昔から世界中で「髪型の自由」は「人間の自由」の尺度の1つでした。例えば、古代ローマ帝国においては、市民は髪を伸ばす権利を持っていましたが、奴隷は丸刈りを強制されました。近代の中国においても、満州民族が作った清王朝は、漢民族の自由を奪って支配するために弁髪(べんぱつ)を強制しました。
アウシュビッツ強制収容所では、ユダヤ人は男女問わず丸刈りにされました。これは個人の尊厳を剥奪し、人間ではなく単なる『モノ(番号)』として扱うための没個性化の手段でした。
髪型を強制することで支配しやすくなる
日本の江戸時代でも、身分や職業によって髪型(男性は主にちょんまげ)が厳格に決められていました。それは社会秩序や身分制度を可視化することで、人々の自由を奪って支配するためです。

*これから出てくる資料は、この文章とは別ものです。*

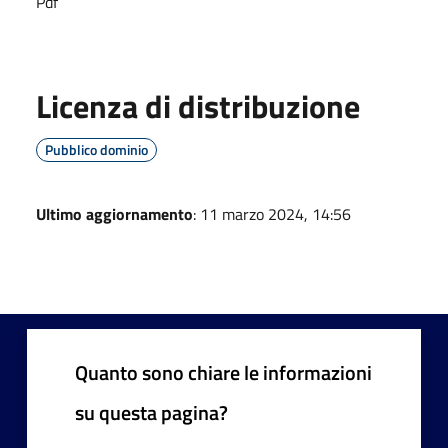
Pdf
Licenza di distribuzione
Pubblico dominio
Ultimo aggiornamento
: 11 marzo 2024, 14:56
Quanto sono chiare le informazioni
su questa pagina?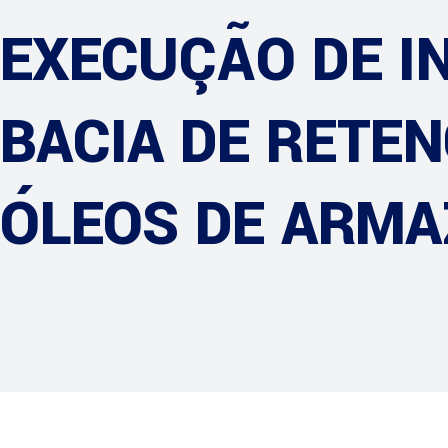
EXECUÇÃO DE 
BACIA DE RETENC
ÓLEOS DE ARMA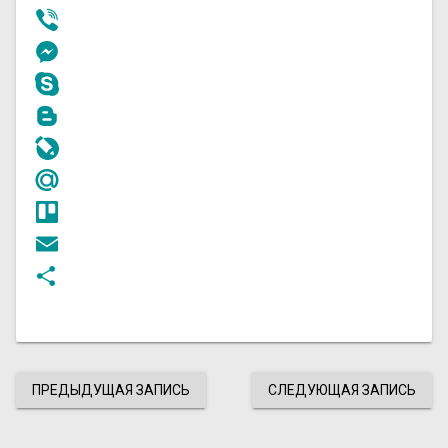
Telegram
Viber
Messenger
Skype
Blogger
LiveJournal
Mail.Ru
Trello
Email
Отправить
ПРЕДЫДУЩАЯ ЗАПИСЬ
СЛЕДУЮЩАЯ ЗАПИСЬ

なぜ世界中でこのような強制がおこなわれてきたのでしょうか? それは人間の身体の中で一番自由にアレンジできるのが髪の毛であり、一定の髪型を強制することで精神的な自由を奪って支配しやすくなるからです。
さて、日本においては明治維新で散髪脱刀令が出て、ちょんまげを切る人が増えました。この時期に流行したのは髪を短く刈り揃えた「ザンギリ頭(散切頭)」でした。